私のそんな発言が気に障ったのだろう。険のある声音が後ろから。
「まったく殺されるなんて考えてない顔だな」
「……そう見える?」
「ああ、もっと怯えろ。次の瞬間には死んでいるかもしれないぞ?」
「きゃーこわい(棒読み)。所でさ、君たちってもしかしてリース……リースハーヴェンの知り合い?」
「……バカにするのもいい加減にしろよ、誰があんな腰抜けの皇女の知り合いか。その発言には怖気すら走る」
うわぁ、リースちゃん言われてるじゃん。あの子はあの子なりに頑張ってると思うんだけどなぁ。
「わざわざ危険を冒してこの国に来て奴はのんきに侍従に身をやつしてヘラヘラと。宵闇の風上にも置けないゴミクズ────」
「は????」
私は椅子を思い切り倒して頭を接地させて、首の力だけで後ろの男に跳び蹴り(椅子の足キック)した。
「っ!!?」
口元に椅子の足が衝突して転げ回る男。前歯が折れて口元を血だらけにしてるわね、リースちゃんバカにしやがった天罰だよ。ざまあー。

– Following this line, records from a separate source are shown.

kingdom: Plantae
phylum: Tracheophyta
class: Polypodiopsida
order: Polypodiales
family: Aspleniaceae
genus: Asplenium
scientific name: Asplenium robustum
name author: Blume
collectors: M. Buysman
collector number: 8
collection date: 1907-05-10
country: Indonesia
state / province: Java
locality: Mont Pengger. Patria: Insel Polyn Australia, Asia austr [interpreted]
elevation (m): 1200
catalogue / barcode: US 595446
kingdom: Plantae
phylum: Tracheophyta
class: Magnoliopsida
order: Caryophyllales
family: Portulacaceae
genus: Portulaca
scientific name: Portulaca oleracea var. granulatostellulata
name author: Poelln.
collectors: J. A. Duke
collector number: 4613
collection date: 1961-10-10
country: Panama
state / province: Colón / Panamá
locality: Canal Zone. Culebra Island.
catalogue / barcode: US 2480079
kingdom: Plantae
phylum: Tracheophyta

「いっえーい、顔面クリティカルヒットー!! あ、あれ!? 立てない!!」
飛び掛かったのは良いけど、倒れたら手足が拘束されてて立てない!! あーあー、やっちゃったなー!! 転がったけど部屋が綺麗だからドレスは汚れてないのは良いけどさ。
「この、アマ……!」
あ、ちょっ、吐血しながら近づかないでくれる!!? よご、汚れる!!
「あーあー、いいのかなー!! 私に傷つけてー!! いーいーのーかーなぁー!!」
「ぐ……」
え、ほんとに何か傷付けちゃいけない理由があったんだ(アホ) !! よかったぁ。
「────なにやってんだよ、シェリーア」
…………この声は……ユーリッド!! やっぱり来て……!!
……っとと、平常心平常心。ゆ、ユーリッドごときに助けられても、全然嬉しくないし(大嘘)。
「あ、ユーリッド。おひさー」
そんな感じで私は平常心を心掛けたら変なテンションの挨拶をぶちかましていた。
「ぐ、煉獄……──なんだこれはっ!!? ほどけぇ!!?」
ユーリッドは呆れた風に私を一瞥し、魔法で男を縛り上げると私の前でしゃがみこんだ。真っ白なタキシードだ。
そしてあっさりと私を縛っていた縄と手錠を破壊して、手を掴んで立たせてきた。真っ白な手袋だ。
「ほら、行くぞ」
「…………。」
「どうした、ぼけーっとして」
…………えっと。
「お、お似合いですね?」ぽやー。
「なんじゃそりゃ」
ユーリッドは呆れたように頬を掻いて、私の手を力強く引っ張った。